▶ **What you need to do**: Give the data again exactly as written, without any of its pictures.

▶ **Record extracts**:
= = = =

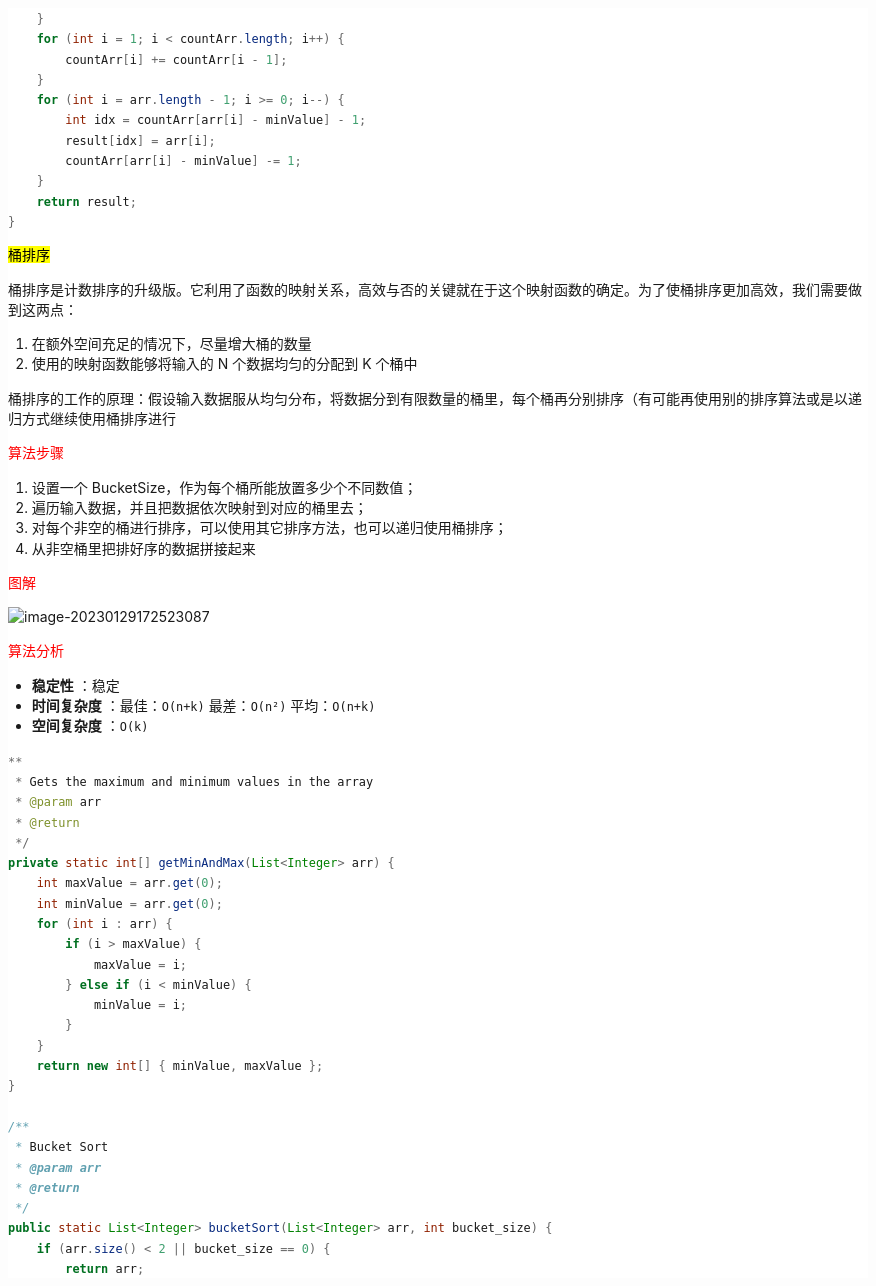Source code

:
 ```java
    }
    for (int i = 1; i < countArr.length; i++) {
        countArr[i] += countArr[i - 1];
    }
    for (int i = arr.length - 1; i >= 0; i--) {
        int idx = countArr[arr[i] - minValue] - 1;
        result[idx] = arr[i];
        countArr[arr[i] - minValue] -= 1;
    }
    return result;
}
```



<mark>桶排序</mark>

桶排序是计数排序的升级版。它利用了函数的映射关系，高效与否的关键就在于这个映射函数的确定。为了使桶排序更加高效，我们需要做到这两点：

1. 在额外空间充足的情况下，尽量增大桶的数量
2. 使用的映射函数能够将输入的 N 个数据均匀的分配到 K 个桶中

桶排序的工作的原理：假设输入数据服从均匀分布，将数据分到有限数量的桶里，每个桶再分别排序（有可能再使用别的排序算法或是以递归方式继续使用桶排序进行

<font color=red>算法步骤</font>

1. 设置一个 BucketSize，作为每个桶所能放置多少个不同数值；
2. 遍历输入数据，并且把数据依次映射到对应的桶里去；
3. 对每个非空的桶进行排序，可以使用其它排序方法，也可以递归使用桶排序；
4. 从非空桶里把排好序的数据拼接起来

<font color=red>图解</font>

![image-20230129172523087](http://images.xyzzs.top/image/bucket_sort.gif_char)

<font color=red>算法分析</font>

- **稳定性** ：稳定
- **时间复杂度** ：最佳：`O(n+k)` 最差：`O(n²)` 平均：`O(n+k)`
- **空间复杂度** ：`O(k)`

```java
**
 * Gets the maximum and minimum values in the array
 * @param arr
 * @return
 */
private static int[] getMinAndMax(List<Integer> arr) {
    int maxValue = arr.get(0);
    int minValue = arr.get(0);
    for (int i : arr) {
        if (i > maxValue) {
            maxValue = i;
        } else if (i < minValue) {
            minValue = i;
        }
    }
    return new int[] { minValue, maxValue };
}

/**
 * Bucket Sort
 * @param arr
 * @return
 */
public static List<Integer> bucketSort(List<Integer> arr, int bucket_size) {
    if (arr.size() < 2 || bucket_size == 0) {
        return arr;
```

= = = =

▶ **Answer to this exercise**:
Source code

:
 ```java
    }
    for (int i = 1; i < countArr.length; i++) {
        countArr[i] += countArr[i - 1];
    }
    for (int i = arr.length - 1; i >= 0; i--) {
        int idx = countArr[arr[i] - minValue] - 1;
        result[idx] = arr[i];
        countArr[arr[i] - minValue] -= 1;
    }
    return result;
}
```



<mark>桶排序</mark>

桶排序是计数排序的升级版。它利用了函数的映射关系，高效与否的关键就在于这个映射函数的确定。为了使桶排序更加高效，我们需要做到这两点：

1. 在额外空间充足的情况下，尽量增大桶的数量
2. 使用的映射函数能够将输入的 N 个数据均匀的分配到 K 个桶中

桶排序的工作的原理：假设输入数据服从均匀分布，将数据分到有限数量的桶里，每个桶再分别排序（有可能再使用别的排序算法或是以递归方式继续使用桶排序进行

<font color=red>算法步骤</font>

1. 设置一个 BucketSize，作为每个桶所能放置多少个不同数值；
2. 遍历输入数据，并且把数据依次映射到对应的桶里去；
3. 对每个非空的桶进行排序，可以使用其它排序方法，也可以递归使用桶排序；
4. 从非空桶里把排好序的数据拼接起来

<font color=red>图解</font>

![image-20230129172523087](http://images.xyzzs.top/image/bucket_sort.gif_char)

<font color=red>算法分析</font>

- **稳定性** ：稳定
- **时间复杂度** ：最佳：`O(n+k)` 最差：`O(n²)` 平均：`O(n+k)`
- **空间复杂度** ：`O(k)`

```java
**
 * Gets the maximum and minimum values in the array
 * @param arr
 * @return
 */
private static int[] getMinAndMax(List<Integer> arr) {
    int maxValue = arr.get(0);
    int minValue = arr.get(0);
    for (int i : arr) {
        if (i > maxValue) {
            maxValue = i;
        } else if (i < minValue) {
            minValue = i;
        }
    }
    return new int[] { minValue, maxValue };
}

/**
 * Bucket Sort
 * @param arr
 * @return
 */
public static List<Integer> bucketSort(List<Integer> arr, int bucket_size) {
    if (arr.size() < 2 || bucket_size == 0) {
        return arr;
```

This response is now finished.